This algorithm will only ever visit the nodes that are directly affected by a removal or addition of an edge, and as such (apart from the extra storage needed at each node) should be close to optimal.
Is this your homework?
The simplest solution is to do a DFS (http://en.wikipedia.org/wiki/Depth-first_search) or a BFS (http://en.wikipedia.org/wiki/Breadth-first_search) on the original graph starting from the source nodes. This will get you all the original lit nodes.
Now remove the edge in question. Do again the DFS. You can the nodes which still remain lit.
Output the nodes that appear in the first set but not the second.
This is an asymptotically optimal algorithm, since you do two DFSs (or BFSs) which take O(n + m) times and space (where n = number of nodes, m = number of edges), which dominate the complexity. You need at least o(n + m) time and space to read the input, therefore the algorithm is optimal.
Now if you want to remove several edges, that would be interesting. In this case, we would be talking about dynamic data structures. Is this what you intended?
EDIT: Taking into account the comments:
not connected is not a problem, since nodes in unreachable connected components will not be reached during the search
there is a smart way to do the DFS or BFS from all nodes at once (I will describe BFS). You just have to put them all at the beginning on the stack/queue.
Pseudo code for a BFS which searches for all nodes reachable from any of the starting nodes:
Queue q = [all starting nodes]
while (q not empty)
{
x = q.pop()
forall (y neighbour of x) {
if (y was not visited) {
visited[y] = true
q.push(y)
}
}
}
Replace Queue with a Stack and you get a sort of DFS.

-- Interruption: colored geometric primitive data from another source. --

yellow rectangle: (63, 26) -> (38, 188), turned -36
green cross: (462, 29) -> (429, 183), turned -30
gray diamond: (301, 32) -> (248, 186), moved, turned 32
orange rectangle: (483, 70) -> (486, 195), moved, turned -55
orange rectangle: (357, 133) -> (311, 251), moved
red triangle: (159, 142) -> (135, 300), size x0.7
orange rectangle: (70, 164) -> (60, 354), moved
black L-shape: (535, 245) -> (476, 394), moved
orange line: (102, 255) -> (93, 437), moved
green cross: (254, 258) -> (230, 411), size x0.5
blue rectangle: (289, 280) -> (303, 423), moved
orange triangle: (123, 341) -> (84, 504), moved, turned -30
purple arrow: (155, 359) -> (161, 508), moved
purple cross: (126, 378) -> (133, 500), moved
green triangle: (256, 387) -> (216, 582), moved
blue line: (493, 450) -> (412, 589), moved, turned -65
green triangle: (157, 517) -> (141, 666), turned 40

How big and how connected are the graphs? You could store all paths from the source nodes to all other nodes and look for nodes where all paths to that node contain one of the remove edges.

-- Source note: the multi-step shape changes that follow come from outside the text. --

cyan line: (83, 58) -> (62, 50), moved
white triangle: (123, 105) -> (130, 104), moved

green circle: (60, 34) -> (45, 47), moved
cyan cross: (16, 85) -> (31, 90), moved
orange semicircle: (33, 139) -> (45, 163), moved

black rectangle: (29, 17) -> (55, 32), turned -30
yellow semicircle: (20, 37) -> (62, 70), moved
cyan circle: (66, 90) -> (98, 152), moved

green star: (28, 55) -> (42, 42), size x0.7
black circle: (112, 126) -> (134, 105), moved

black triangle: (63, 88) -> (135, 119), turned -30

EDIT: Extend this description a bit
Do a DFS from each source node. Keep track of all paths generated to each node (as edges, not vertices, so then we only need to know the edges involved, not their order, and so we can use a bitmap). Keep a count for each node of the number of paths from source to node.
Now iterate over the paths. Remove any path that contains the removed edge(s) and decrement the counter for that node. If a node counter is decremented to zero, it was lit and now isn't.
I would keep the information of connected source nodes on the edges while building the graph.(such as if edge has connectivity to the sources S1 and S2, its source list contains S1 and S2 ) And create the Nodes with the information of input edges and output edges. When an edge is removed, update the output edges of the target node of that edge by considering the input edges of the node. And traverse thru all the target nodes of the updated edges by using DFS or BFS. (In case of a cycle graph, consider marking). While updating the graph, it is also possible to find nodes without any edge that has source connection (lit->unlit nodes). However, it might not be a good solution, if you'd like to remove multiple edges at the same time since that may cause to traverse over same edges again and again.